D'après les actes constitutionnels publiés au Journal officiel le 12 juillet 1940, la Chambre des députés et le Sénat font toujours partie du paysage institutionnel français. En pratique, cependant, les deux assemblées sont ajournées. A défaut de poursuivre leur travail législatif, les parlementaires continuent à se réunir pour commenter l'actualité.

A partir du 30 juillet 1940, une vingtaine de Sénateurs se retrouve à Vichy, dans une salle de la Société des conférences médicales, puis au rez-de-chaussée de l'hôtel Majestic à partir du mois de décembre. Ces séances hebdomadaires se tiennent le mardi, sans ordre du jour particulier. Le 17 septembre 1940, le président de séance, Jean Valadier, explique en ces termes l'esprit de ces rencontres :

« Je dirais que nos réunions sont le prétexte d'échanges de vue amicaux nous permettant de garder le contact et de confronter les renseignements que les uns et les autres pouvons apporter soit de la zone non occupée, soit des départements qui ont à supporter l'occupation allemande. Il s'agit là de communications subjectives au cours desquelles les narrateurs veulent bien nous rapporter leurs impressions personnelles et nous communiquer les faits dont ils ont été témoins.

« Bien entendu, sont bannis de ces propos toutes récriminations contre la politique suivie par tel ou tel département ministériel.

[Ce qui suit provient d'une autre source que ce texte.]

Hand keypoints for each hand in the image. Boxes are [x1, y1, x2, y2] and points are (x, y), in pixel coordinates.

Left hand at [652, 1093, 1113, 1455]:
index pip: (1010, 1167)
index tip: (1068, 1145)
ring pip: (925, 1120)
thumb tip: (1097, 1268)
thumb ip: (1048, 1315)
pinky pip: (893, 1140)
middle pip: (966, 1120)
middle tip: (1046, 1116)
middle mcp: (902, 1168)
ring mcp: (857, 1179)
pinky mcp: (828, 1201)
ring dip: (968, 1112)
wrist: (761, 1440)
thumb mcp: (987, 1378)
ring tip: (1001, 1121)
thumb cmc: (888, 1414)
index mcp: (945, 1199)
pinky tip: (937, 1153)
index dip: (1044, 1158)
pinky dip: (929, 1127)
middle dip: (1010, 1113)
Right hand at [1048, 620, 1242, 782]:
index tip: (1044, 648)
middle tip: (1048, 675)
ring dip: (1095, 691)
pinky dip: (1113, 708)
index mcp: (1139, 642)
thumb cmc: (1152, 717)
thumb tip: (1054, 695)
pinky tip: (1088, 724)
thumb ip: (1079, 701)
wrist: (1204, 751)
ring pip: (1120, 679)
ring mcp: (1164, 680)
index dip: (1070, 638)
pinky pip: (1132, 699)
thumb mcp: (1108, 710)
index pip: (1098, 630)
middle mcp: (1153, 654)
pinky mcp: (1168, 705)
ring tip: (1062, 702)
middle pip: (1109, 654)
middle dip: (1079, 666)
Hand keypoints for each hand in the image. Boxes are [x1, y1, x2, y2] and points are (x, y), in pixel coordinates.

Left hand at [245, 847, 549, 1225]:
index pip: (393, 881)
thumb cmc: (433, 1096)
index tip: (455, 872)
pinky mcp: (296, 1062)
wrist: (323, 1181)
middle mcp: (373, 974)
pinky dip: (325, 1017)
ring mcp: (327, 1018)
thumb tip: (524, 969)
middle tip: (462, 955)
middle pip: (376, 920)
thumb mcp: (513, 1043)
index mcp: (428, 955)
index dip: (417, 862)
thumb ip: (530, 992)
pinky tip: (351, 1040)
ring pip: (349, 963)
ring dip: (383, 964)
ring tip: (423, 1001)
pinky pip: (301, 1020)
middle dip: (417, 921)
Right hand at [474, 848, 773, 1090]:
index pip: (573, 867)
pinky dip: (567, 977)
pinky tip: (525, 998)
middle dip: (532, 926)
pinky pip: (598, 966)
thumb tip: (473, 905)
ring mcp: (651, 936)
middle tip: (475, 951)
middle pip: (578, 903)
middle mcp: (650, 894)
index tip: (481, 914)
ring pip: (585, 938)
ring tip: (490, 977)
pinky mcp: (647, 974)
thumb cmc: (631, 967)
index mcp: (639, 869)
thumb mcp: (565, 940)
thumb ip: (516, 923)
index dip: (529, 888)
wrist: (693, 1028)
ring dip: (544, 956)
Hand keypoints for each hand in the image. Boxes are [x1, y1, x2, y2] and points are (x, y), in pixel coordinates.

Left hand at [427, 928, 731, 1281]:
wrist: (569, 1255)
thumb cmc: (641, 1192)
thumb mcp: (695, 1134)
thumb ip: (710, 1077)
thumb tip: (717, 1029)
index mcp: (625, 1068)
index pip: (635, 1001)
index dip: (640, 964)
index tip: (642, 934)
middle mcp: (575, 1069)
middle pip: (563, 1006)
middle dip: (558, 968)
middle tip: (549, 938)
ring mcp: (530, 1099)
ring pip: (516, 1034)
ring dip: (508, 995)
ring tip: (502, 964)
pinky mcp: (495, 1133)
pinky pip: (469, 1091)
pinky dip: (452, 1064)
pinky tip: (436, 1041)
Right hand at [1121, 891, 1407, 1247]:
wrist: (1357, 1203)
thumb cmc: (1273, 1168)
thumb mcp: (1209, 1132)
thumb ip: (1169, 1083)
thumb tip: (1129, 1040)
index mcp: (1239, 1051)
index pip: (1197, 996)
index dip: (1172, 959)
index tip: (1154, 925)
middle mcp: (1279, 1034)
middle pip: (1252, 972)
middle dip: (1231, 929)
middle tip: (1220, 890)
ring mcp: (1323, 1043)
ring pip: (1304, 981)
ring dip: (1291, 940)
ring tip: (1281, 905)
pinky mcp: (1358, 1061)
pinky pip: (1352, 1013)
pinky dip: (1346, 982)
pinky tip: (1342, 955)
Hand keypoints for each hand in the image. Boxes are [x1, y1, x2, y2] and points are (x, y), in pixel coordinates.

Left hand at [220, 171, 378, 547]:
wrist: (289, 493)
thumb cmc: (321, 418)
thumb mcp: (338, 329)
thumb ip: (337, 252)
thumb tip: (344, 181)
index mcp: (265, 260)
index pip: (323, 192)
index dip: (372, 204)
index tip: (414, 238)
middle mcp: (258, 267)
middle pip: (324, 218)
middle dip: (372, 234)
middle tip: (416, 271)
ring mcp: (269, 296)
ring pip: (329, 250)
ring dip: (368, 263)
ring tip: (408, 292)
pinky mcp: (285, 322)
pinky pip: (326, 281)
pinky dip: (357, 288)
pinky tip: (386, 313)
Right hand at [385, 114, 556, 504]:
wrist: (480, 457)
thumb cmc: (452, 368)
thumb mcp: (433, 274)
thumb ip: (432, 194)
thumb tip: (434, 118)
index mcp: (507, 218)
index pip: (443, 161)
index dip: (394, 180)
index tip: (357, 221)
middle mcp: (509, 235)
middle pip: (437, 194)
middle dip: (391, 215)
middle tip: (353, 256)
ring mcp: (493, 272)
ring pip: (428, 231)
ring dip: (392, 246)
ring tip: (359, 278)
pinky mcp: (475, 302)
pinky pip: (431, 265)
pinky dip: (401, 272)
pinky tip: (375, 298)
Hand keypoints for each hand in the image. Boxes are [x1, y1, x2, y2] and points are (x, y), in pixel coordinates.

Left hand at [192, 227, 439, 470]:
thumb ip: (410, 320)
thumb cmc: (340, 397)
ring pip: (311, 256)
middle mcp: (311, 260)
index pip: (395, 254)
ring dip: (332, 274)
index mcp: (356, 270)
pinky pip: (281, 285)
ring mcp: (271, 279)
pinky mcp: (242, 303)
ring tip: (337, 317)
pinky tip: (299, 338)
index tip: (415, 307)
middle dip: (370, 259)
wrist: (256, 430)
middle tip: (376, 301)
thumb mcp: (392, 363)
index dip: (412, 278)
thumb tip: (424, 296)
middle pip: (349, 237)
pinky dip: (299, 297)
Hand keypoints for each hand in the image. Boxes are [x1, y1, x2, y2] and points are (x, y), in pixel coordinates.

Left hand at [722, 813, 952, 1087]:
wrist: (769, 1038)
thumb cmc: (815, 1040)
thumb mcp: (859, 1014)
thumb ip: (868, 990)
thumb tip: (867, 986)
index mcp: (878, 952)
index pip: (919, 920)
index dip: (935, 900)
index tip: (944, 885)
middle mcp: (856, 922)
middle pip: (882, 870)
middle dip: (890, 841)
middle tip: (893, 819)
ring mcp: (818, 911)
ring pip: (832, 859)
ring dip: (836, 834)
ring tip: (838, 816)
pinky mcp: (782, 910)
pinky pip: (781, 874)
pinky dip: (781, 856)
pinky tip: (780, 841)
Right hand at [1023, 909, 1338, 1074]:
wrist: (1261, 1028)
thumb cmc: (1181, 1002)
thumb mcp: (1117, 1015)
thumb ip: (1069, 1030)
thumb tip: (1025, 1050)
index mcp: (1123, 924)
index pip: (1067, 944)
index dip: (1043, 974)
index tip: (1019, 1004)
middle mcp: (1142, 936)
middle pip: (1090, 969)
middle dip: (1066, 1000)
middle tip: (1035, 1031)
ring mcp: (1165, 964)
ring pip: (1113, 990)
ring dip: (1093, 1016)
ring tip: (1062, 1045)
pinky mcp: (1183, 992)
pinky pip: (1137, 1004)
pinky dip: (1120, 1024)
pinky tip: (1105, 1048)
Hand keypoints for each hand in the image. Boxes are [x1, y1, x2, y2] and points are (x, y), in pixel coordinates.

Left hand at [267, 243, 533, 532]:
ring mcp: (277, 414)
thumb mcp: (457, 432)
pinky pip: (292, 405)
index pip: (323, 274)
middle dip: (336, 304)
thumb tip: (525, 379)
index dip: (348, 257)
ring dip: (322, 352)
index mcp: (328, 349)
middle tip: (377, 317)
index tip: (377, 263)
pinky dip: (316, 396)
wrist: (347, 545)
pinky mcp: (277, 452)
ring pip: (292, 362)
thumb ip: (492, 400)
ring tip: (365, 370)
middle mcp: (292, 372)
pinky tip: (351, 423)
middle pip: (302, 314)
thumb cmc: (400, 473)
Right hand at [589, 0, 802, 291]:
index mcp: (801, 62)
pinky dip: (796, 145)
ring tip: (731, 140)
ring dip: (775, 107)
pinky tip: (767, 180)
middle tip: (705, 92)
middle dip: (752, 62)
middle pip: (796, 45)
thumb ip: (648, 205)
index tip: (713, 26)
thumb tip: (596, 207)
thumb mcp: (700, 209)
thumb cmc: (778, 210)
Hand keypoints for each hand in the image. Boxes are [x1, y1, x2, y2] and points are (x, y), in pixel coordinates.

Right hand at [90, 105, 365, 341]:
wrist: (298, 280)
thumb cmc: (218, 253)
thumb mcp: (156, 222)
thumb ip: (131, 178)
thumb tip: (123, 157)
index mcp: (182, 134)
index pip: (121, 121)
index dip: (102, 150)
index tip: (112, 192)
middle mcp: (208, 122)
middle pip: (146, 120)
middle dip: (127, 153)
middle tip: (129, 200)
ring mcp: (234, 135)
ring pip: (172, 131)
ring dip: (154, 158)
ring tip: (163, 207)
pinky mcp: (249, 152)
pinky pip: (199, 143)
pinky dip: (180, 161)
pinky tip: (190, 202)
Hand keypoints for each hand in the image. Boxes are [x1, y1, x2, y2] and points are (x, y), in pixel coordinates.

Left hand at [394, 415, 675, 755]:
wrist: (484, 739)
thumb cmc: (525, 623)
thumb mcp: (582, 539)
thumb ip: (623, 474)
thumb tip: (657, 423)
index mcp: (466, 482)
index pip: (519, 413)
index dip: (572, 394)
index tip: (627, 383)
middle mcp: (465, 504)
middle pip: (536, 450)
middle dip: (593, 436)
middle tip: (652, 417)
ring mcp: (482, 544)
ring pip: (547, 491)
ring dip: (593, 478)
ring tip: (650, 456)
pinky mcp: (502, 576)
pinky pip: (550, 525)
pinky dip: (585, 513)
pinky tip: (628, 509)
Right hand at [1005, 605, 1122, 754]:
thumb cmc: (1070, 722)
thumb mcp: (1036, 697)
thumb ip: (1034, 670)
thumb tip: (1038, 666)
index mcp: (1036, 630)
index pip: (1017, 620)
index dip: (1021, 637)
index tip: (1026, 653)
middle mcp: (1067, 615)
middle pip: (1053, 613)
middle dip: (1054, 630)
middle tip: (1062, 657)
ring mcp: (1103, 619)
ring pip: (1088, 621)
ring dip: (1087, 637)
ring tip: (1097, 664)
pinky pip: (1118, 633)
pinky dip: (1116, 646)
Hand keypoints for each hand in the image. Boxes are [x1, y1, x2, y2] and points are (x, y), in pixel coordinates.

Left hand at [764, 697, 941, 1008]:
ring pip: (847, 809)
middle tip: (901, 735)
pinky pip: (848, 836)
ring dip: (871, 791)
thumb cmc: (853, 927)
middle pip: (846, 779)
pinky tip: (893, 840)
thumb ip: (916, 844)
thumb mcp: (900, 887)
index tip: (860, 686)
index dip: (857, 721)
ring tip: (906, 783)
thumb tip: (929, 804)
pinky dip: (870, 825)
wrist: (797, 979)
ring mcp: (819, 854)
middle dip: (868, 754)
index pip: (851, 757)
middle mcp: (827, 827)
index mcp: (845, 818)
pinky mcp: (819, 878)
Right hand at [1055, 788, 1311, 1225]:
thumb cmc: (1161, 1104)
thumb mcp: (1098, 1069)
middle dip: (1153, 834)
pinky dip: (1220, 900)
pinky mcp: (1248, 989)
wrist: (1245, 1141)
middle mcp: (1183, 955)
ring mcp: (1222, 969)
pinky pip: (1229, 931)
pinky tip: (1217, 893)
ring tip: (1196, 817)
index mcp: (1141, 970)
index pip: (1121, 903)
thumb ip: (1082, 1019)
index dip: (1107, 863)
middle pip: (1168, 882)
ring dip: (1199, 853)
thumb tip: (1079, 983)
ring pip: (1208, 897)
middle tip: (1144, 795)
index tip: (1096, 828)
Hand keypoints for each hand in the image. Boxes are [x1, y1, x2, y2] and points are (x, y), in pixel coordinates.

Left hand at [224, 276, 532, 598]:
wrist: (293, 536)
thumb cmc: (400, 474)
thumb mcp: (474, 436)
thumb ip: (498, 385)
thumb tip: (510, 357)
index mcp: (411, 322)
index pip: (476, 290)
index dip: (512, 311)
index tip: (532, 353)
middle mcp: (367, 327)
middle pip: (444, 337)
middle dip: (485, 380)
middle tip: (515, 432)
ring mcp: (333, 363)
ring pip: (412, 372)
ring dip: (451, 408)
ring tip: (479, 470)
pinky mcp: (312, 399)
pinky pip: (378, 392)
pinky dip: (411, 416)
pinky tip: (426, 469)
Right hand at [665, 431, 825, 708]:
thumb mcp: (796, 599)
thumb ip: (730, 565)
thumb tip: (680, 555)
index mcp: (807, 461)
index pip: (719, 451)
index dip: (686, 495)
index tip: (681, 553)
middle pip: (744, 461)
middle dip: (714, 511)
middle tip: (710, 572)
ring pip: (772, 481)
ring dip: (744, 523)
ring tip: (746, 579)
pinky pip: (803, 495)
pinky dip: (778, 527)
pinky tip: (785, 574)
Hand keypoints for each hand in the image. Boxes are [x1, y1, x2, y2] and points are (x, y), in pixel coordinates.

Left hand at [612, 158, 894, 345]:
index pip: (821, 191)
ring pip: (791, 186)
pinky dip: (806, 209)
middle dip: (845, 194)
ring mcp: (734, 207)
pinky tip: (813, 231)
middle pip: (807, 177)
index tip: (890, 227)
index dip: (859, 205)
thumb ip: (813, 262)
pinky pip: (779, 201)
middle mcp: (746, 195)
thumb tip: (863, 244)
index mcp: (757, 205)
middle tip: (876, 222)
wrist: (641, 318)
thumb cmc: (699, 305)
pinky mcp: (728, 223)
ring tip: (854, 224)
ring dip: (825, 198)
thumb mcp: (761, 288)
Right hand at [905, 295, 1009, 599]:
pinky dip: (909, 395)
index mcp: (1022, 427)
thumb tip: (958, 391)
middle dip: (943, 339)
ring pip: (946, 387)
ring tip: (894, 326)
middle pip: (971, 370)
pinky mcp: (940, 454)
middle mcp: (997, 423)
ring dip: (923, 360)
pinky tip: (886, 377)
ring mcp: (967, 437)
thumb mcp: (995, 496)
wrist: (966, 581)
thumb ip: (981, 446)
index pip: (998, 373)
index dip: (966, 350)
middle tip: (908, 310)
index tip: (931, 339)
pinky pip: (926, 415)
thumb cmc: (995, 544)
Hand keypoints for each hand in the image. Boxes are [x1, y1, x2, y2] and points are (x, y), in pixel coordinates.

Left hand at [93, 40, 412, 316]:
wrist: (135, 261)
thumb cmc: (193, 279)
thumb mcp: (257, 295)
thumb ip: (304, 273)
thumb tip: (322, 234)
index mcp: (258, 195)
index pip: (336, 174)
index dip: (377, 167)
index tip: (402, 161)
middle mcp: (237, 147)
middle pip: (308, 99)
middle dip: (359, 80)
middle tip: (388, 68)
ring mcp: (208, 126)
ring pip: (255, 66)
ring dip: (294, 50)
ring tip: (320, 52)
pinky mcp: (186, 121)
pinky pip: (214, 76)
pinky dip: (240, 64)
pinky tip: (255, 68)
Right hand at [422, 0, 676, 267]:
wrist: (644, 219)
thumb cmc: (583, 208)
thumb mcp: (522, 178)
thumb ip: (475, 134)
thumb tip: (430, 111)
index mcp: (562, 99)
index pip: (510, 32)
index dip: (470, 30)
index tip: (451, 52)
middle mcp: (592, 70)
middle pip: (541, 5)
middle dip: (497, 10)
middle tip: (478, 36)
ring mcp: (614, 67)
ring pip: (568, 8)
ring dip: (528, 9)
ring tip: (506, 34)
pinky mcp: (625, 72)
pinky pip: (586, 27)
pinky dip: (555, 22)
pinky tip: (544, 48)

Il ne s'agit là, pour nous, que de recueillir les éléments d'information, que nous transmettons ensuite (...) aux différents membres du Gouvernement qu'il nous est possible d'approcher. »

Jean VALADIER

Au cours de ces séances, les Sénateurs abordent des thèmes très variés. Ils dénoncent notamment la violation des conditions d'armistice par les Allemands et évoquent le statut de l'Alsace, de la Moselle et de la région du Nord. La situation des Alsaciens et des Lorrains réfugiés dans le sud-ouest fait notamment l'objet de plusieurs échanges de propos.

Les parlementaires décrivent la vie politique, économique et sociale à Paris. Ils relatent l'occupation du Palais du Luxembourg par les Allemands et exposent les problèmes que la population rencontre en zone occupée pour se ravitailler. Ils dénoncent les difficultés liées à la ligne de démarcation et évoquent le contrôle des établissements bancaires par les occupants.

Régulièrement, des intervenants s'interrogent sur leur qualité de Sénateur, contestée par certains fonctionnaires ou journalistes. Ils condamnent les campagnes de presse antiparlementaires et évoquent un éventuel retour du Gouvernement à Paris ou à Versailles. La question de la communication des documents des commissions de défense nationale à la cour suprême de Riom fait l'objet de plusieurs prises de parole.

Enfin, des comptes rendus circonstanciés sur la situation politique aux Etats-Unis, en Egypte, en Asie ou dans les Balkans, permettent aux Sénateurs de suivre l'évolution des relations internationales. De même, l'actualité de l'Indochine ou de l'Afrique du Nord est souvent évoquée.

Jules JeanneneySi l'on en croit les procès-verbaux, le ton, lors de ces séances,  reste toujours très courtois. Mais cette apparente neutralité cache une autre réalité dont Jules Jeanneney - même s'il n'assistait pas à ces réunions - donne un aperçu dans son « Journal politique » :

« Au cours de ces séances « d'amitiés » (...) on ne tenait en général que des propos mesurés, orthodoxes. (...) Dans les conversations privées qui précèdent ou suivent la séance, les propos sont plus libres, montent de ton et les critiques sévères y ont beaucoup plus de place que les témoignages de satisfaction. J'ai écho de cela dans mes conversations avec les sénateurs qui sortent de ces séances. »

Les « mardis sénatoriaux » prennent fin en 1941, après que l'article 2 de la loi du 28 août, relative au Sénat et à la Chambre des députés, a interditles réunions officieuses des membres du Parlement dans le département de l'Allier.